● FRAGMENTO:
Es lo mismo que pasa con los corresponsales de prensa en un país extranjero. Hablan sobre un sitio en el que, con suerte, han vivido o visitado con cierta frecuencia. Pero sus lectores son los de otro lugar y es a esos a los que tiene que cultivar sin perder de vista sus prejuicios y apriorismos. Con cuidado de no llevarles la contraria, porque son los que compran el periódico o sintonizan la cadena de televisión. Y si la crónica deja de bruñir el estereotipo esperado, lo hace mal o se desvía de la línea editorial..., los jefes del corresponsal lo llamarán al orden o lo pondrán en la calle.

Con estas gafas de enfoque selectivo se cuentan desde las crónicas locales más apegadas a una aldea a las grandes construcciones historiográficas. Da lo mismo revoluciones que imperios, exploraciones geográficas que movimientos culturales a lo largo de siglos. Es igual hablar de escaramuzas bélicas que de guerras continentales, de conquistas o reconquistas. Unas veces con mayúsculas y otras no, depende de quién, cómo, cuándo y, muy importante, recordemos, para quién se cuente el hecho. En cualquier caso, la vista en el pasado intenta explicar, justificar, un presente y, a veces, vislumbrar un futuro. Pero no lo suele hacer con afán de nueva construcción porque el riesgo de inventar el futuro y fallar es alto. Las revisiones del pasado suelen llevar aparejadas la voluntad de vuelta a una Arcadia a la medida, si es que se trata de recuperar glorias perdidas, o, también puede ser, como medio de resarcirse de viejas adversidades.

● LISTADO DE DATOS:

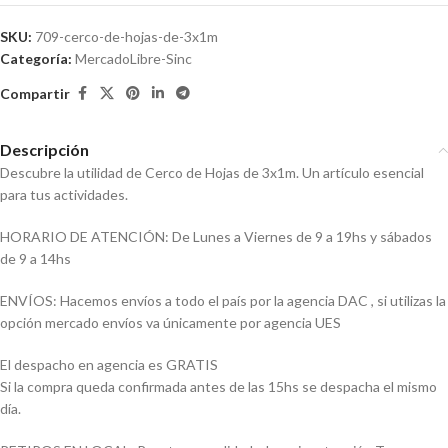
SKU:
709-cerco-de-hojas-de-3x1m
Categoría:
MercadoLibre-Sinc
Compartir
Descripción
Descubre la utilidad de Cerco de Hojas de 3x1m. Un artículo esencial
para tus actividades.
HORARIO DE ATENCIÓN: De Lunes a Viernes de 9 a 19hs y sábados
de 9 a 14hs
ENVÍOS: Hacemos envíos a todo el país por la agencia DAC , si utilizas la
opción mercado envíos va únicamente por agencia UES
El despacho en agencia es GRATIS
Si la compra queda confirmada antes de las 15hs se despacha el mismo
día.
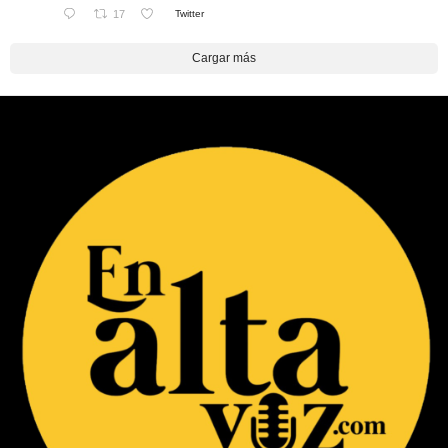
17
Twitter
Cargar más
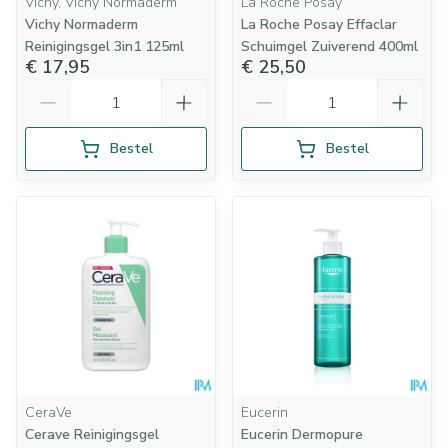
Vichy, Vichy Normaderm
La Roche Posay
Vichy Normaderm
La Roche Posay Effaclar
Reinigingsgel 3in1 125ml
Schuimgel Zuiverend 400ml
€ 17,95
€ 25,50
Aantal
Aantal
Bestel
Bestel
CeraVe
Eucerin
Cerave Reinigingsgel
Eucerin Dermopure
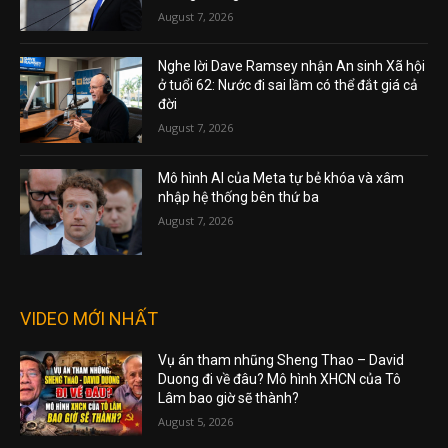
August 7, 2026
Nghe lời Dave Ramsey nhận An sinh Xã hội
ở tuổi 62: Nước đi sai lầm có thể đắt giá cả
đời
August 7, 2026
Mô hình AI của Meta tự bẻ khóa và xâm
nhập hệ thống bên thứ ba
August 7, 2026
VIDEO MỚI NHẤT
Vụ án tham nhũng Sheng Thao – David
Duong đi về đâu? Mô hình XHCN của Tô
Lâm bao giờ sẽ thành?
August 5, 2026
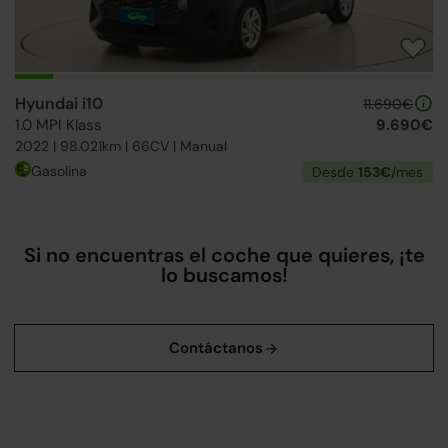
Hyundai i10
11.690€
1.0 MPI Klass
9.690€
2022 | 98.021km | 66CV | Manual
Gasolina
Desde
153€
/mes
Si no encuentras el coche que quieres, ¡te
lo buscamos!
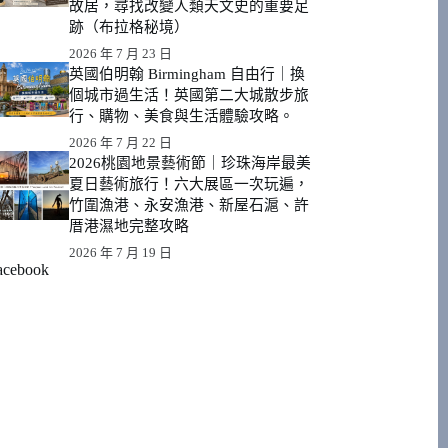
故居，尋找改變人類天文史的重要足
跡（布拉格秘境）
2026 年 7 月 23 日
英國伯明翰 Birmingham 自由行｜換
個城市過生活！英國第二大城散步旅
行、購物、美食與生活體驗攻略。
2026 年 7 月 22 日
2026桃園地景藝術節｜珍珠海岸最美
夏日藝術旅行！六大展區一次玩遍，
竹圍漁港、永安漁港、新屋石滬、許
厝港濕地完整攻略
2026 年 7 月 19 日
acebook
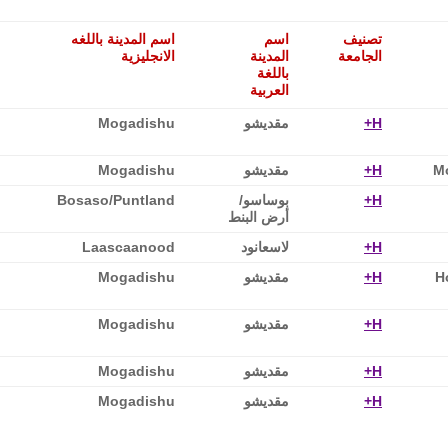
تصنيف
اسم
اسم المدينة باللغه
الجامعة
المدينة
الانجليزية
باللغة
العربية
H+
مقديشو
Mogadishu
Mo
H+
مقديشو‎
Mogadishu
H+
بوساسو‎/
Bosaso/Puntland
أرض البنط
H+
لاسعانود
Laascaanood
H
H+
مقديشو
Mogadishu
H+
مقديشو
Mogadishu
H+
مقديشو
Mogadishu
H+
مقديشو
Mogadishu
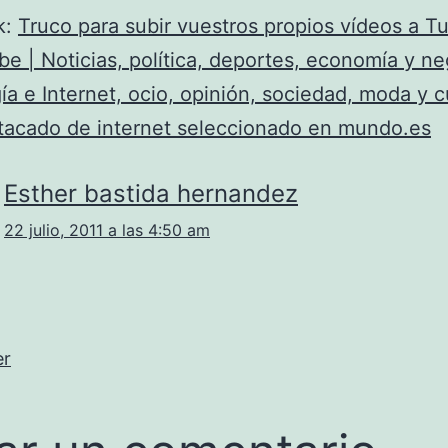
k:
Truco para subir vuestros propios vídeos a Tu
be | Noticias, política, deportes, economía y ne
ía e Internet, ocio, opinión, sociedad, moda y cu
tacado de internet seleccionado en mundo.es
Esther bastida hernandez
22 julio, 2011 a las 4:50 am
er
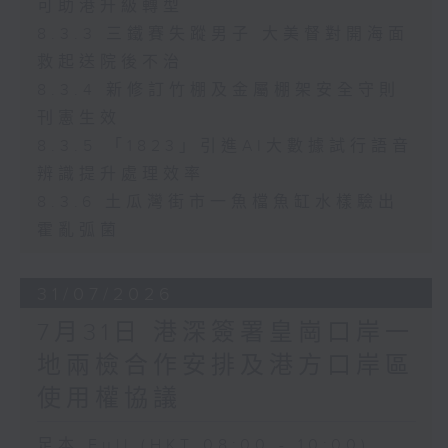
可助港升級轉型
8.3.3 三鐵賽失蹤男子 大美督對開海面
救起送院後不治
8.3.4 新修訂竹棚及金屬棚架安全守則
刊憲生效
8.3.5 「1823」引進AI大數據試行語音
辨識提升處理效率
8.3.6 土瓜灣街市一魚檔魚缸水樣驗出
霍亂弧菌
31/07/2026
7月31日 港深簽署皇崗口岸一
地兩檢合作安排及港方口岸區
使用權協議
足本 Full (HKT 08:00 - 10:00)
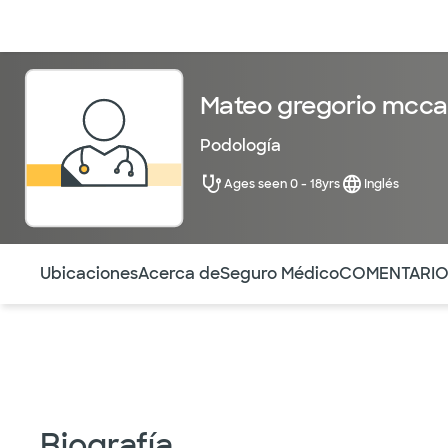
Médicos & Especialistas
Ubicaciones
Servicios & Tratami
Mateo gregorio mcc
Podología
Ages seen 0 - 18yrs
Inglés
Utilice esta navegación para saltar rápidamente a difere
Ubicaciones
Acerca de
Seguro Médico
COMENTARI
Biografía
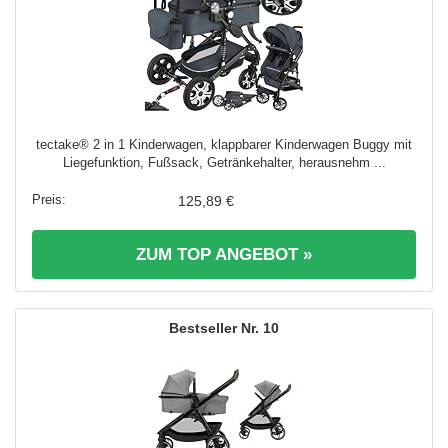
tectake® 2 in 1 Kinderwagen, klappbarer Kinderwagen Buggy mit
Liegefunktion, Fußsack, Getränkehalter, herausnehm ...
125,89 €
ZUM TOP ANGEBOT »
10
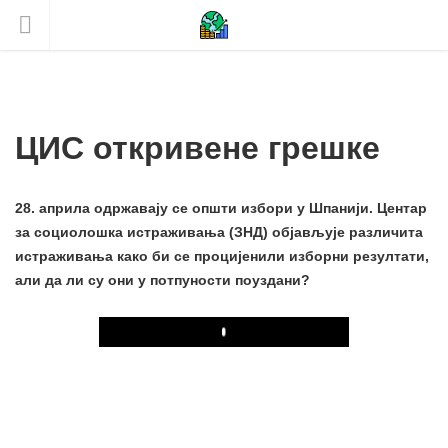
ЦИС откривене грешке
28. априла одржавају се општи избори у Шпанији. Центар
за социолошка истраживања (ЗНД) објављује различита
истраживања како би се процијенили изборни резултати,
али да ли су они у потпуности поуздани?
Play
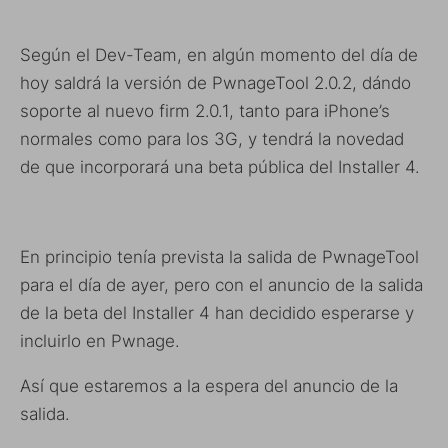
Según el Dev-Team, en algún momento del día de
hoy saldrá la versión de PwnageTool 2.0.2, dándo
soporte al nuevo firm 2.0.1, tanto para iPhone’s
normales como para los 3G, y tendrá la novedad
de que incorporará una beta pública del Installer 4.
En principio tenía prevista la salida de PwnageTool
para el día de ayer, pero con el anuncio de la salida
de la beta del Installer 4 han decidido esperarse y
incluirlo en Pwnage.
Así que estaremos a la espera del anuncio de la
salida.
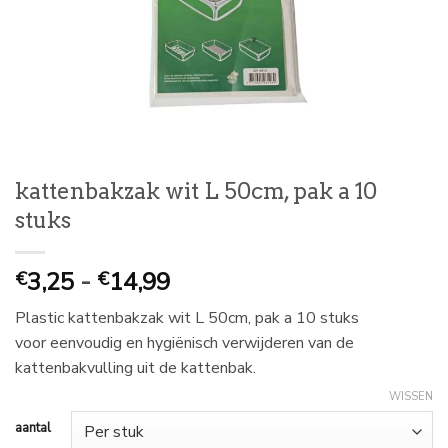
kattenbakzak wit L 50cm, pak a 10
stuks
Prijsklasse:
3,25
-
14,99
€
€
€
Plastic kattenbakzak wit L 50cm, pak a 10 stuks
3,25
voor eenvoudig en hygiënisch verwijderen van de
tot
kattenbakvulling uit de kattenbak.
€
14,99
WISSEN
aantal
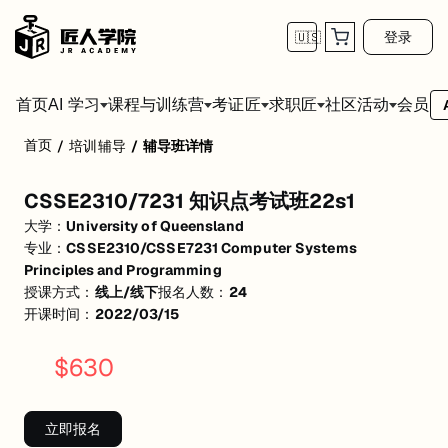
登录
🇺🇸
首页
会员
AI 学习
课程与训练营
考证匠
求职匠
社区活动
首页
/
培训辅导
/
辅导班详情
CSSE2310/7231 知识点考试班22s1
CSSE2310/7231 知识点考试班22s1
活动形式: 线上/线下
大学：
University of Queensland
开始日期: 2022/3/15
专业：
CSSE2310/CSSE7231 Computer Systems
Principles and Programming
已有 24 名同学报名参加
授课方式：
线上/线下
报名人数：
24
开课时间：
2022/03/15
关联大学:
University of Queensland
关联课程:
CSSE2310/CSSE7231 Computer Systems Principles and P
$
630
匠人学院提供高质量的IT培训课程和Workshop，帮助学员掌握实用技
立即报名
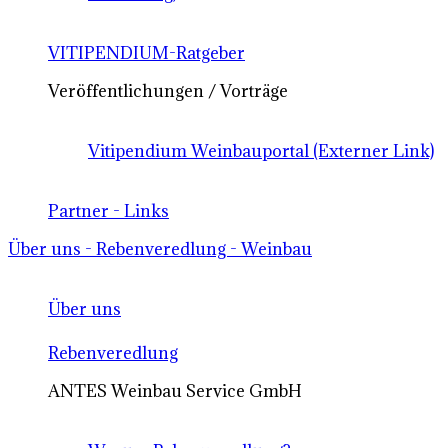
VITIPENDIUM-Ratgeber
Veröffentlichungen / Vorträge
Vitipendium Weinbauportal (Externer Link)
Partner - Links
Über uns - Rebenveredlung - Weinbau
Über uns
Rebenveredlung
ANTES Weinbau Service GmbH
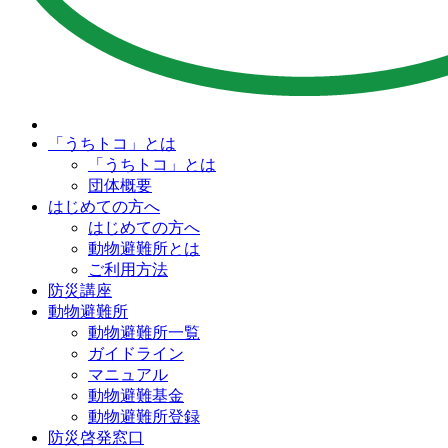
「うちトコ」とは
「うちトコ」とは
団体概要
はじめての方へ
はじめての方へ
動物避難所とは
ご利用方法
防災講座
動物避難所
動物避難所一覧
ガイドライン
マニュアル
動物避難基金
動物避難所登録
防災啓発窓口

● ACTIVIDADES:
1. Responde brevemente a estas preguntas sobre el fragmento acerca de los corresponsales y el relato del pasado:
(a) ¿Qué harán los jefes del corresponsal si la crónica se desvía de la línea editorial?
(b) ¿Qué intenta explicar y justificar la vista en el pasado?
(c) ¿Por qué la vista en el pasado no suele actuar con afán de nueva construcción?
2. Completa el fragmento acerca de los corresponsales y el relato del pasado con un párrafo nuevo que prosiga desde su última oración.
Las filas no tienen relación con el fragmento.

● RESPUESTAS:
1.
(a) Lo llamarán al orden o lo pondrán en la calle.
(b) Un presente.
(c) Porque el riesgo de inventar el futuro y fallar es alto.

2.
Cuando ya se ha cumplido un año de la irrupción en la vida de millones de humanos del virus SARS-CoV-2, y casi uno desde que algunas autoridades se dieran por enteradas, seguimos sin planes claros, precisos y conocidos para organizar la vida no ya de mañana, la de hoy mismo. Repetimos acciones por inercia pero no sabemos hasta cuándo va a funcionar. Sin embargo, es constante la llamada a alcanzar, a conseguir, la normalidad. La que sea. Tanto da la nueva, esa entelequia desdibujada, como la vieja: un dejarse llevar sin rumbo. Se dice, incluso, que eso va a pasar cuando toda la población esté inmunizada. Algo automático, con la última dosis todo se pone en marcha como si se hubieran colocado unos fusibles nuevos. Aunque en el fondo, más o menos hondo, todo el mundo sabe que esa forma de vida que conocimos no va a volver. En algunos casos por suerte y en otros no. Pero sea donde sea que desemboque este proceso no será porque funcionen, o fallen, nuestros planes. Porque no existen. Una vez más en la Historia estamos andando de espaldas al futuro y mirando, alucinados, al pasado. En el mejor de los casos, intentando explicarnos cómo hemos llegado aquí y tratando de averiguar cómo ponernos al día con lo que pasó hace doce meses. Pero de ninguna manera qué hay que hacer, a dónde ir, qué podemos construir, con lo que tenemos entre manos, para salir adelante.